[Measuring device readout data]
********

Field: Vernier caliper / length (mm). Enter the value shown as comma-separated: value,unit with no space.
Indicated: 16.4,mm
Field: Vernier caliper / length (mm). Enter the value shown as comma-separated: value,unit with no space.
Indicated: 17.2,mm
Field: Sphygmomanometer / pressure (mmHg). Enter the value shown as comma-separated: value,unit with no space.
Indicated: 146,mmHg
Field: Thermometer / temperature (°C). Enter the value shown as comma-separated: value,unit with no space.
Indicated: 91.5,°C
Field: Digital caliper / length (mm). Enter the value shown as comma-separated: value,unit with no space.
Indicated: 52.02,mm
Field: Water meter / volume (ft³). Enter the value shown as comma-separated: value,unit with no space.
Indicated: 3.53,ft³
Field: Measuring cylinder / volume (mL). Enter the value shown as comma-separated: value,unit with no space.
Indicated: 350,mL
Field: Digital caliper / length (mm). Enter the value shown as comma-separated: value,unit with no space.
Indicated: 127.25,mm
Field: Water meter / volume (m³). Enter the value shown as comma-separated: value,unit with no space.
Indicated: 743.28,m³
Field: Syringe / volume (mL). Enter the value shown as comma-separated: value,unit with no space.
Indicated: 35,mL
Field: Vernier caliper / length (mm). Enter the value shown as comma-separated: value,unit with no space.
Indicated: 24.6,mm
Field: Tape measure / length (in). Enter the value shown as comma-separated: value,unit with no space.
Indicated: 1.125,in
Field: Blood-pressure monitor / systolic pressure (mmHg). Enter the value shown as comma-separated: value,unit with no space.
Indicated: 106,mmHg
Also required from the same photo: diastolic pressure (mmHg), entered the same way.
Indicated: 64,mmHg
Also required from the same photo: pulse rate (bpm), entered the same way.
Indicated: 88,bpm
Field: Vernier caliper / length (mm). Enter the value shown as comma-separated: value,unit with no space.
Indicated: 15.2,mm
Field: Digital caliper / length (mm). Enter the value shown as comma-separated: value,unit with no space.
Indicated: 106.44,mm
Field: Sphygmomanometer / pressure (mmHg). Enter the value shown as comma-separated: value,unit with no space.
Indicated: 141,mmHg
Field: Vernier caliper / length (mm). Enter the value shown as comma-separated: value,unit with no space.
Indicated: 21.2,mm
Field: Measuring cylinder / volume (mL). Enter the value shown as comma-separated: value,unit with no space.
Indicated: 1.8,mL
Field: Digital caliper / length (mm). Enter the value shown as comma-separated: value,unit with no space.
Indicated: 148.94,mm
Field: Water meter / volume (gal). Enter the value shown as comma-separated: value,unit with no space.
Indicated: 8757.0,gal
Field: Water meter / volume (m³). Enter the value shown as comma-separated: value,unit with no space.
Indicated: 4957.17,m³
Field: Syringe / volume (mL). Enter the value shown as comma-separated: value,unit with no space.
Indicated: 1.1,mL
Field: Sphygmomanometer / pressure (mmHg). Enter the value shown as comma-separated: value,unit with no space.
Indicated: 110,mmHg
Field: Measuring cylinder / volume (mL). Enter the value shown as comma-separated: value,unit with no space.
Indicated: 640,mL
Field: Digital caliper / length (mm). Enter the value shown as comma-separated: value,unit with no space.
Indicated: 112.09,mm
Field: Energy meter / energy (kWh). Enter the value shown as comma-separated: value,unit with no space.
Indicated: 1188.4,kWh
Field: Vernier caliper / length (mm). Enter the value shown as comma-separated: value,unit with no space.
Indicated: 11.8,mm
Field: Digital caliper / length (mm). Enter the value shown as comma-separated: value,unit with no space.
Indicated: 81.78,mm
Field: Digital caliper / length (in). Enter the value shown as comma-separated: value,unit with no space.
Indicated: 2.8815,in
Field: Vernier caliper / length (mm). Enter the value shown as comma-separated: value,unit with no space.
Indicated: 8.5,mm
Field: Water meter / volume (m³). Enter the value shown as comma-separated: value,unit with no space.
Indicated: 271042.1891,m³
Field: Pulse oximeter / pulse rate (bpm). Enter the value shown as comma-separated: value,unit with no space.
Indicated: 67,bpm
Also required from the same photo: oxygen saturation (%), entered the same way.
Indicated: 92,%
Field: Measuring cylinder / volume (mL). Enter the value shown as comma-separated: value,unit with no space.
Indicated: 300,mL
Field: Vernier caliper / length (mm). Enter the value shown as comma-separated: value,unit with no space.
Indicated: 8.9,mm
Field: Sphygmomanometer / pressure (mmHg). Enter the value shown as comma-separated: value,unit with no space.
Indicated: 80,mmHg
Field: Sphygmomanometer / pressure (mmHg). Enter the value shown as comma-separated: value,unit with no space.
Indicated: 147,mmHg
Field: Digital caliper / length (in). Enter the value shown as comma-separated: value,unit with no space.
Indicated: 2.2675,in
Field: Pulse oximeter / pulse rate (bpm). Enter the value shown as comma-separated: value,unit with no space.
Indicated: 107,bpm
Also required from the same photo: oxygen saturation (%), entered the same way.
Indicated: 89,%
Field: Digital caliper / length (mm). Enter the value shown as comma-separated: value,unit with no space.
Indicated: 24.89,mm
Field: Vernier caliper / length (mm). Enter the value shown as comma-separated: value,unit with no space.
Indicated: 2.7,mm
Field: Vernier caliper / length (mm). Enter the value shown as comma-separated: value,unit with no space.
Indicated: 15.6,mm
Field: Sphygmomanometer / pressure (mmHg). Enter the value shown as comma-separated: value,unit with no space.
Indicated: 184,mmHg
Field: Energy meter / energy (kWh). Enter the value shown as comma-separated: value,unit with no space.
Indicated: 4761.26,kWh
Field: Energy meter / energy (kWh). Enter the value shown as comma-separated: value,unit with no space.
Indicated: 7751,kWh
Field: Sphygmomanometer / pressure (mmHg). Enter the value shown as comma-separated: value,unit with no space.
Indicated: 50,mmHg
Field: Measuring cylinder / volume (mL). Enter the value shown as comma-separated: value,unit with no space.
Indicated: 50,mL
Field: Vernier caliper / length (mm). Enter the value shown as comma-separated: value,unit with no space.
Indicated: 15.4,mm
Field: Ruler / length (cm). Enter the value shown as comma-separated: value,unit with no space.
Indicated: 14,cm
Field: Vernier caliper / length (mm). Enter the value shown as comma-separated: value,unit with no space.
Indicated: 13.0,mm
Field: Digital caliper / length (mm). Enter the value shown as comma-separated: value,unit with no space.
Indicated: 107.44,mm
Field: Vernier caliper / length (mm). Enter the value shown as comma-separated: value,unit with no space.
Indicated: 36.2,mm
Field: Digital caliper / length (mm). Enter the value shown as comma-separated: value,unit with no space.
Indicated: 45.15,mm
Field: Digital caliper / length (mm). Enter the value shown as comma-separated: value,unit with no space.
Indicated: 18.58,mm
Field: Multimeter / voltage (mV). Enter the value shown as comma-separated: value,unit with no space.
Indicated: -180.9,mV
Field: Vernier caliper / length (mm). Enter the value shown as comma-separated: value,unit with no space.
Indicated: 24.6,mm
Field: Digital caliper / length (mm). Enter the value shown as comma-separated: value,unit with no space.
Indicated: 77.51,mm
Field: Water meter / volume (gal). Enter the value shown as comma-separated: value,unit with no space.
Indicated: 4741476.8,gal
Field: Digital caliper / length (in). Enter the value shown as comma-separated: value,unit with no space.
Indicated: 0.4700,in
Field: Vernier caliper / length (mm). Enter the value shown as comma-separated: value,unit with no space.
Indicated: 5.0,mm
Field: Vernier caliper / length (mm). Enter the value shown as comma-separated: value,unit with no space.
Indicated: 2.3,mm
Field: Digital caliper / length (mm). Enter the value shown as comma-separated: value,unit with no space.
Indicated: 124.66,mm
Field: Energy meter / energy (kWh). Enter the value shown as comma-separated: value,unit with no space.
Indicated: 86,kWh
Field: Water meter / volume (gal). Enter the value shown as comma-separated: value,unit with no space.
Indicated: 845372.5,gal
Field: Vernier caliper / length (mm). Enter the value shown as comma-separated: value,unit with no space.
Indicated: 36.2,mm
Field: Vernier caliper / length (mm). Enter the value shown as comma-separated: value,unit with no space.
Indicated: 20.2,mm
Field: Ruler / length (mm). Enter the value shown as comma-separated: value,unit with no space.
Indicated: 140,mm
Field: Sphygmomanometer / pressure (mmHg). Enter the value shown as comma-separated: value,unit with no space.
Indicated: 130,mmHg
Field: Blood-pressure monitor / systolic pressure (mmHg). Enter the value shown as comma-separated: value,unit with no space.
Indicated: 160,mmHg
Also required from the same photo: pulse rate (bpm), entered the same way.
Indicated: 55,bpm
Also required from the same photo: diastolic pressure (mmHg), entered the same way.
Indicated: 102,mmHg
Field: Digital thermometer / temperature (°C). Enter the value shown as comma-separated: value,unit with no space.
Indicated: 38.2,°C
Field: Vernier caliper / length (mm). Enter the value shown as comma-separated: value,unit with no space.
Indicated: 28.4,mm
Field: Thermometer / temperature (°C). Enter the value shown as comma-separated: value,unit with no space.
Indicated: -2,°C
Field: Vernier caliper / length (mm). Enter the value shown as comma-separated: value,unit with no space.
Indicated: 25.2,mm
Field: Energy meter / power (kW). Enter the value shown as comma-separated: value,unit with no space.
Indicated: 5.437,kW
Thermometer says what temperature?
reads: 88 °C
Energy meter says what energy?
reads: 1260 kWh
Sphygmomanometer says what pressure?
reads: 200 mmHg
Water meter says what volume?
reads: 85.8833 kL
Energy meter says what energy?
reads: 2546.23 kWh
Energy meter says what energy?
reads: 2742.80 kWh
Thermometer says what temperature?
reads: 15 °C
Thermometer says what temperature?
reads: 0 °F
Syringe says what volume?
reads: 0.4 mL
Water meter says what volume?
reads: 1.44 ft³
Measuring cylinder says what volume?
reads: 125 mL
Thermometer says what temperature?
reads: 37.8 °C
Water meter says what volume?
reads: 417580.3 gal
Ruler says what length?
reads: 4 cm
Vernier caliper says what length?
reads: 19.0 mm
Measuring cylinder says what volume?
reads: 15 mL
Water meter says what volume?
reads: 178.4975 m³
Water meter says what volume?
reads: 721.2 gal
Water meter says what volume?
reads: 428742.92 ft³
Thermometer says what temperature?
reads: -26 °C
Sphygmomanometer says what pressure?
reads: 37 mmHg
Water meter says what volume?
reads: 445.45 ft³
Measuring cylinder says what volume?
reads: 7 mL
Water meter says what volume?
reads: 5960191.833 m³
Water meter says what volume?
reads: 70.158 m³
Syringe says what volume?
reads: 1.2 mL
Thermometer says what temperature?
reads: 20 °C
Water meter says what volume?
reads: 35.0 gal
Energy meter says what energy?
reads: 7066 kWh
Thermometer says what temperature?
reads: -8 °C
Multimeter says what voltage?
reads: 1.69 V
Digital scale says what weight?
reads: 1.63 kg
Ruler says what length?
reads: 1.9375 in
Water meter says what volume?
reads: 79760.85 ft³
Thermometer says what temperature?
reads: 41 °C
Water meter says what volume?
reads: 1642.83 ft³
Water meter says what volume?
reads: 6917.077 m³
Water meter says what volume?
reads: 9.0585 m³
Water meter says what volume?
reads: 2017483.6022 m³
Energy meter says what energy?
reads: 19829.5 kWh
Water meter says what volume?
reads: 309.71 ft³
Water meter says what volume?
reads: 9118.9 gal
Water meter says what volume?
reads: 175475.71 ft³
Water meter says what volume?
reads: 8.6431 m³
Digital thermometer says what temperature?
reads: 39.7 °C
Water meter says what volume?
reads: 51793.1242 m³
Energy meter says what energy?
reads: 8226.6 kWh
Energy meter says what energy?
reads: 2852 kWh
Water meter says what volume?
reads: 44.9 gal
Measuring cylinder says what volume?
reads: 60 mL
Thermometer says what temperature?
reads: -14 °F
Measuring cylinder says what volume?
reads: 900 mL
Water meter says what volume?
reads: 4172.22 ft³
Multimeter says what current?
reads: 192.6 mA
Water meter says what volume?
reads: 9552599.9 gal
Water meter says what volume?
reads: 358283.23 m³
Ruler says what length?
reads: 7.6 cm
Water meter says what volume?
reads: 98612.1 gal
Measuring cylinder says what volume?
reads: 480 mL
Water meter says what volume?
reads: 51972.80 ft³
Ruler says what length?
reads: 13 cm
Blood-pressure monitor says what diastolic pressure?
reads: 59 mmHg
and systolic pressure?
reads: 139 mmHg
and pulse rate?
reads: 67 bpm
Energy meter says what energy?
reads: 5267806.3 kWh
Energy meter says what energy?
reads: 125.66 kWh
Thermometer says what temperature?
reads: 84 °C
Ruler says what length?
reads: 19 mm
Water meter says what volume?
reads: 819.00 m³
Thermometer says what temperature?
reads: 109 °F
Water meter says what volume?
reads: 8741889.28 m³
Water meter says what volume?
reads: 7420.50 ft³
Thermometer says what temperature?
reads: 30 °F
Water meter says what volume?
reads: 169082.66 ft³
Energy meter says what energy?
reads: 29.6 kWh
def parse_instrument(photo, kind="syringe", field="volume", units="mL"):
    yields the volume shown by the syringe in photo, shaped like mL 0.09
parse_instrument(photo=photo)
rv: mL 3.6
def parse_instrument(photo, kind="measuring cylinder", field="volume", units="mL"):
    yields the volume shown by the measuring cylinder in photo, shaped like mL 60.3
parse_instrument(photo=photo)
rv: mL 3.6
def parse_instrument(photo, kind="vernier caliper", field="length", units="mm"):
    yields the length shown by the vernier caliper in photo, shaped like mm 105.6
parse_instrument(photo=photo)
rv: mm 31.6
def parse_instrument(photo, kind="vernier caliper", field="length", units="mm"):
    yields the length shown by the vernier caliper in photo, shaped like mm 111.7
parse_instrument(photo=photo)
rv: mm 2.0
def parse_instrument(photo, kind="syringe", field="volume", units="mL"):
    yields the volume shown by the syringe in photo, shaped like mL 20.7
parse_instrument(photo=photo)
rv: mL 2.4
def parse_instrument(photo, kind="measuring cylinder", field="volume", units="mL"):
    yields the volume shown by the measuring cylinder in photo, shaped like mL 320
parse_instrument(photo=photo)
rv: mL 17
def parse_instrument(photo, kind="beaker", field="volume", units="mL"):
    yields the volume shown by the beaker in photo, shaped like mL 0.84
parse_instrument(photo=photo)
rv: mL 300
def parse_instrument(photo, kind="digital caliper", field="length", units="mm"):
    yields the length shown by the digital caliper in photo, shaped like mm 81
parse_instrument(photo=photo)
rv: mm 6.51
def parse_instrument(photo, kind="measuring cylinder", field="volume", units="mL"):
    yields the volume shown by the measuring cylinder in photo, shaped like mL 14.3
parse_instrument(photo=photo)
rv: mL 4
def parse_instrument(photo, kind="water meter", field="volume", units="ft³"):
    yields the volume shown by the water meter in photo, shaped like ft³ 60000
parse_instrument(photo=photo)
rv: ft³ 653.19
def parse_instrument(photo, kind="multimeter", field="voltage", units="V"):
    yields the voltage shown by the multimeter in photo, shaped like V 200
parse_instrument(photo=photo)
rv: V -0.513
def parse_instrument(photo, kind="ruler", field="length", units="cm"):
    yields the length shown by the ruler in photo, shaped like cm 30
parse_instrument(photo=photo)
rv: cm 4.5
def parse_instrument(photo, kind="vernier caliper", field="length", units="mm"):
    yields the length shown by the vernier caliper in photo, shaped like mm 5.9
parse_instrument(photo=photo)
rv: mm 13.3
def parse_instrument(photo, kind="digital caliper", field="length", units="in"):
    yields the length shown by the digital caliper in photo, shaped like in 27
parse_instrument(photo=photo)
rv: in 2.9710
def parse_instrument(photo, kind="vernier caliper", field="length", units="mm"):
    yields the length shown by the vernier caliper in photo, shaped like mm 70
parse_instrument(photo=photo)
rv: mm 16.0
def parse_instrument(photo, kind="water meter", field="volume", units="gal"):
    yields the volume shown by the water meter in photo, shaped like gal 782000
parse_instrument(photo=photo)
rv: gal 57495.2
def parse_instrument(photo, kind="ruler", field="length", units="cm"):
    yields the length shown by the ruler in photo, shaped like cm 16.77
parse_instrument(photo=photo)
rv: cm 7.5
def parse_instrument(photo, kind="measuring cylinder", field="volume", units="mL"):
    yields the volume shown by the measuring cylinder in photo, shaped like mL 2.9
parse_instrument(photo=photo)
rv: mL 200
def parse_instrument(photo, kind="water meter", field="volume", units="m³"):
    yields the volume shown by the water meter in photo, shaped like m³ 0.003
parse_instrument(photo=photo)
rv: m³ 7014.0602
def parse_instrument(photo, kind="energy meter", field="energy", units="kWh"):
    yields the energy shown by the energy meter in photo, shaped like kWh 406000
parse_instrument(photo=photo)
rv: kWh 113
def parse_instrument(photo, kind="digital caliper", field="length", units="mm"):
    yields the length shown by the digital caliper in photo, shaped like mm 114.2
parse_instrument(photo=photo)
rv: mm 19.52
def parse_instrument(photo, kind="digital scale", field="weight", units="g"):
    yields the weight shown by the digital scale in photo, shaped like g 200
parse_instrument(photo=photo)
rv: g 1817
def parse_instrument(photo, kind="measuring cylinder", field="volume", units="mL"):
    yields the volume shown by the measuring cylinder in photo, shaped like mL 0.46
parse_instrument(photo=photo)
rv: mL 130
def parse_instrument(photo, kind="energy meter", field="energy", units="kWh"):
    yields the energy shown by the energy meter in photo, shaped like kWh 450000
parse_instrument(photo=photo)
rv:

********

#### YOUR ASSIGNMENT:
Return the rows from the start through the line containing "Indicated: 106.44,mm", including that line, and repeat them exactly.

#### TASK ANSWER:
Field: Vernier caliper / length (mm). Enter the value shown as comma-separated: value,unit with no space.
Indicated: 16.4,mm
Field: Vernier caliper / length (mm). Enter the value shown as comma-separated: value,unit with no space.
Indicated: 17.2,mm
Field: Sphygmomanometer / pressure (mmHg). Enter the value shown as comma-separated: value,unit with no space.
Indicated: 146,mmHg
Field: Thermometer / temperature (°C). Enter the value shown as comma-separated: value,unit with no space.
Indicated: 91.5,°C
Field: Digital caliper / length (mm). Enter the value shown as comma-separated: value,unit with no space.
Indicated: 52.02,mm
Field: Water meter / volume (ft³). Enter the value shown as comma-separated: value,unit with no space.
Indicated: 3.53,ft³
Field: Measuring cylinder / volume (mL). Enter the value shown as comma-separated: value,unit with no space.
Indicated: 350,mL
Field: Digital caliper / length (mm). Enter the value shown as comma-separated: value,unit with no space.
Indicated: 127.25,mm
Field: Water meter / volume (m³). Enter the value shown as comma-separated: value,unit with no space.
Indicated: 743.28,m³
Field: Syringe / volume (mL). Enter the value shown as comma-separated: value,unit with no space.
Indicated: 35,mL
Field: Vernier caliper / length (mm). Enter the value shown as comma-separated: value,unit with no space.
Indicated: 24.6,mm
Field: Tape measure / length (in). Enter the value shown as comma-separated: value,unit with no space.
Indicated: 1.125,in
Field: Blood-pressure monitor / systolic pressure (mmHg). Enter the value shown as comma-separated: value,unit with no space.
Indicated: 106,mmHg
Also required from the same photo: diastolic pressure (mmHg), entered the same way.
Indicated: 64,mmHg
Also required from the same photo: pulse rate (bpm), entered the same way.
Indicated: 88,bpm
Field: Vernier caliper / length (mm). Enter the value shown as comma-separated: value,unit with no space.
Indicated: 15.2,mm
Field: Digital caliper / length (mm). Enter the value shown as comma-separated: value,unit with no space.
Indicated: 106.44,mm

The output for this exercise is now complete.